During the last week of February, Marga did not want to tell anyone that she was sick.

After three days of being stymied at the Auckland airport, the emergency-room doctor finally lost his temper at the airline, hotly suggesting that if they didn’t trust his medical authority, they should stop sending passengers to him. The airline relented and permitted Marga to fly to Brisbane. There, she met up with Dieter and Selma and made it onto the cruise ship in the nick of time.

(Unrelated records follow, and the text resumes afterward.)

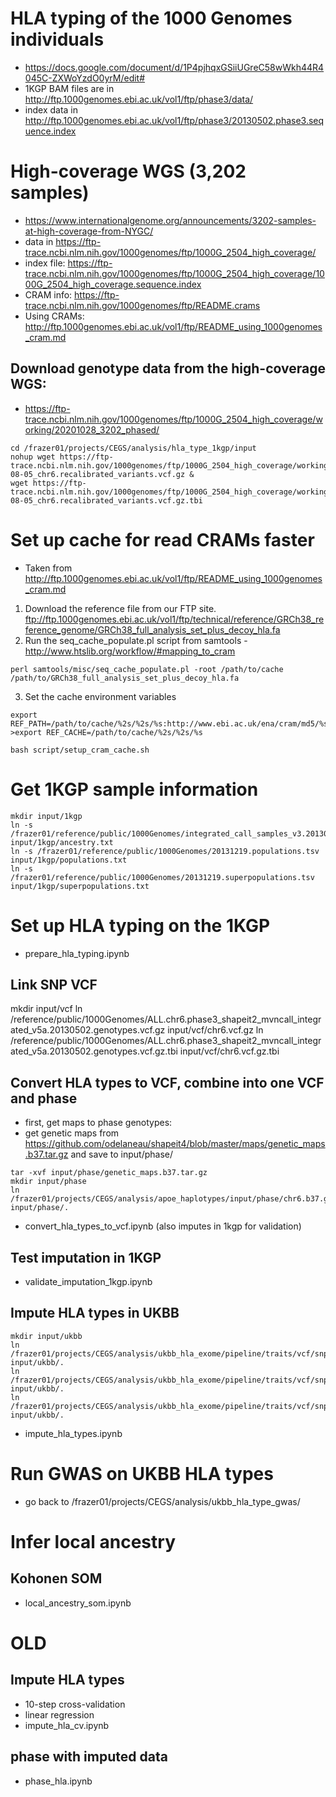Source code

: # HLA typing of the 1000 Genomes individuals
- https://docs.google.com/document/d/1P4pjhqxGSiiUGreC58wWkh44R4045C-ZXWoYzdO0yrM/edit#
- 1KGP BAM files are in http://ftp.1000genomes.ebi.ac.uk/vol1/ftp/phase3/data/
- index data in http://ftp.1000genomes.ebi.ac.uk/vol1/ftp/phase3/20130502.phase3.sequence.index

# High-coverage WGS (3,202 samples)
- https://www.internationalgenome.org/announcements/3202-samples-at-high-coverage-from-NYGC/
- data in https://ftp-trace.ncbi.nlm.nih.gov/1000genomes/ftp/1000G_2504_high_coverage/
- index file: https://ftp-trace.ncbi.nlm.nih.gov/1000genomes/ftp/1000G_2504_high_coverage/1000G_2504_high_coverage.sequence.index
- CRAM info: https://ftp-trace.ncbi.nlm.nih.gov/1000genomes/ftp/README.crams
- Using CRAMs: http://ftp.1000genomes.ebi.ac.uk/vol1/ftp/README_using_1000genomes_cram.md

## Download genotype data from the high-coverage WGS:
- https://ftp-trace.ncbi.nlm.nih.gov/1000genomes/ftp/1000G_2504_high_coverage/working/20201028_3202_phased/

```
cd /frazer01/projects/CEGS/analysis/hla_type_1kgp/input
nohup wget https://ftp-trace.ncbi.nlm.nih.gov/1000genomes/ftp/1000G_2504_high_coverage/working/20201028_3202_raw_GT_with_annot/20201028_CCDG_14151_B01_GRM_WGS_2020-08-05_chr6.recalibrated_variants.vcf.gz &
wget https://ftp-trace.ncbi.nlm.nih.gov/1000genomes/ftp/1000G_2504_high_coverage/working/20201028_3202_raw_GT_with_annot/20201028_CCDG_14151_B01_GRM_WGS_2020-08-05_chr6.recalibrated_variants.vcf.gz.tbi
```

# Set up cache for read CRAMs faster 
- Taken from http://ftp.1000genomes.ebi.ac.uk/vol1/ftp/README_using_1000genomes_cram.md
1. Download the reference file from our FTP site. ftp://ftp.1000genomes.ebi.ac.uk/vol1/ftp/technical/reference/GRCh38_reference_genome/GRCh38_full_analysis_set_plus_decoy_hla.fa
2. Run the seq_cache_populate.pl script from samtools - http://www.htslib.org/workflow/#mapping_to_cram  

```
perl samtools/misc/seq_cache_populate.pl -root /path/to/cache /path/to/GRCh38_full_analysis_set_plus_decoy_hla.fa
```

3. Set the cache environment variables 

```
export REF_PATH=/path/to/cache/%2s/%2s/%s:http://www.ebi.ac.uk/ena/cram/md5/%s
>export REF_CACHE=/path/to/cache/%2s/%2s/%s
```

```
bash script/setup_cram_cache.sh
```

# Get 1KGP sample information
```
mkdir input/1kgp
ln -s /frazer01/reference/public/1000Genomes/integrated_call_samples_v3.20130502.ALL.panel input/1kgp/ancestry.txt
ln -s /frazer01/reference/public/1000Genomes/20131219.populations.tsv                      input/1kgp/populations.txt
ln -s /frazer01/reference/public/1000Genomes/20131219.superpopulations.tsv                 input/1kgp/superpopulations.txt
```

# Set up HLA typing on the 1KGP
- prepare_hla_typing.ipynb

## Link SNP VCF
mkdir input/vcf
ln /reference/public/1000Genomes/ALL.chr6.phase3_shapeit2_mvncall_integrated_v5a.20130502.genotypes.vcf.gz     input/vcf/chr6.vcf.gz
ln /reference/public/1000Genomes/ALL.chr6.phase3_shapeit2_mvncall_integrated_v5a.20130502.genotypes.vcf.gz.tbi input/vcf/chr6.vcf.gz.tbi

## Convert HLA types to VCF, combine into one VCF and phase
- first, get maps to phase genotypes:
 - get genetic maps from https://github.com/odelaneau/shapeit4/blob/master/maps/genetic_maps.b37.tar.gz and save to input/phase/
```
tar -xvf input/phase/genetic_maps.b37.tar.gz
mkdir input/phase
ln /frazer01/projects/CEGS/analysis/apoe_haplotypes/input/phase/chr6.b37.gmap.gz input/phase/.
```
- convert_hla_types_to_vcf.ipynb (also imputes in 1kgp for validation)

## Test imputation in 1KGP
- validate_imputation_1kgp.ipynb

## Impute HLA types in UKBB
```
mkdir input/ukbb
ln /frazer01/projects/CEGS/analysis/ukbb_hla_exome/pipeline/traits/vcf/snps.pgen input/ukbb/.
ln /frazer01/projects/CEGS/analysis/ukbb_hla_exome/pipeline/traits/vcf/snps.psam input/ukbb/.
ln /frazer01/projects/CEGS/analysis/ukbb_hla_exome/pipeline/traits/vcf/snps.pvar input/ukbb/.
```

- impute_hla_types.ipynb

# Run GWAS on UKBB HLA types
- go back to /frazer01/projects/CEGS/analysis/ukbb_hla_type_gwas/

# Infer local ancestry
## Kohonen SOM
- local_ancestry_som.ipynb



# OLD
## Impute HLA types
- 10-step cross-validation
- linear regression
- impute_hla_cv.ipynb

## phase with imputed data
- phase_hla.ipynb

Once onboard, she began to reckon with the fact that she was certainly not well. Yes, she considered the possibility that she had COVID, which by then was weighing on the minds of everyone on the boat. But Marga didn’t have a fever or a cough, the symptoms everyone was talking about at that point. She just was finding it increasingly difficult to draw a breath and was feeling dizzy even after the slightest exertion. If she told anyone how bad she was feeling, she knew she would get kicked off the boat.

When Princess Cruise Lines halted all trips, and Marga, Dieter, and Selma were forced off their boat in Sydney on March 18, Marga was having trouble walking. Selma was the only one of them who had a cell phone that worked internationally. With it, she was able to book a flight for herself and Marga back to the U.S. via Auckland the next morning. But when they arrived at the airport in Sydney, they were not permitted to board the plane: New Zealand had just closed its borders due to COVID, they were told; they would not be able to change planes in Auckland.

Somehow, Selma and Dieter — who missed his own flight back to Germany in order to stay with her — managed to get them onto one of the very last Qantas flights from Sydney to California; four days later, Qantas would suspend all international service. Marga and Selma flew in to San Francisco, then on to Seattle.

When her son-in-law picked up Marga from the airport on March 21, he drove her straight to a Seattle emergency room. There, doctors found her chest so full of fluid that her lungs couldn’t expand. They discovered her four broken ribs and that she had pneumonia in both lungs and a pulmonary blood clot in one of them. They put a drain into her back, and by the time the ambulance came to transfer her to a different hospital, nearly a liter and a half had been drained from her badly compressed chest cavity. In the Seattle ER, she was administered a COVID test. It came back negative.

“I feel so much better,” Marga told me by phone more than a week later. Ruefully, she acknowledged that she should have talked to doctors about her breathing problems and broken ribs earlier. “I wasn’t listening to anybody,” she said. “I was going, come hell or high water. And I went and I’m back. The doctor called it the second resurrection.”

Dieter made it safely home to Germany; he is not sick. After a couple of weeks recuperating with her daughter and son-in-law, Marga returned to her own home. She is fine being alone through the pandemic, she says, “but I’d like to do my own shopping. The car battery is dead, so I can’t even drive anyplace. And I have orders to not have it charged or get a new battery because my children want me to stay home.”

“It will not be like it was before,” she says of a post-COVID future, whenever it may come. “For sure not.” Nothing is ever the same as it was, in Marga’s view.

“What is normal? Normal changes all the time,” she said. Look at her, she says. “I craved the ordinary life, to live like other people, to have small concerns and do little things.” But, she said to me, “normal is something elusive. It doesn’t exist. It was just a dream of mine.”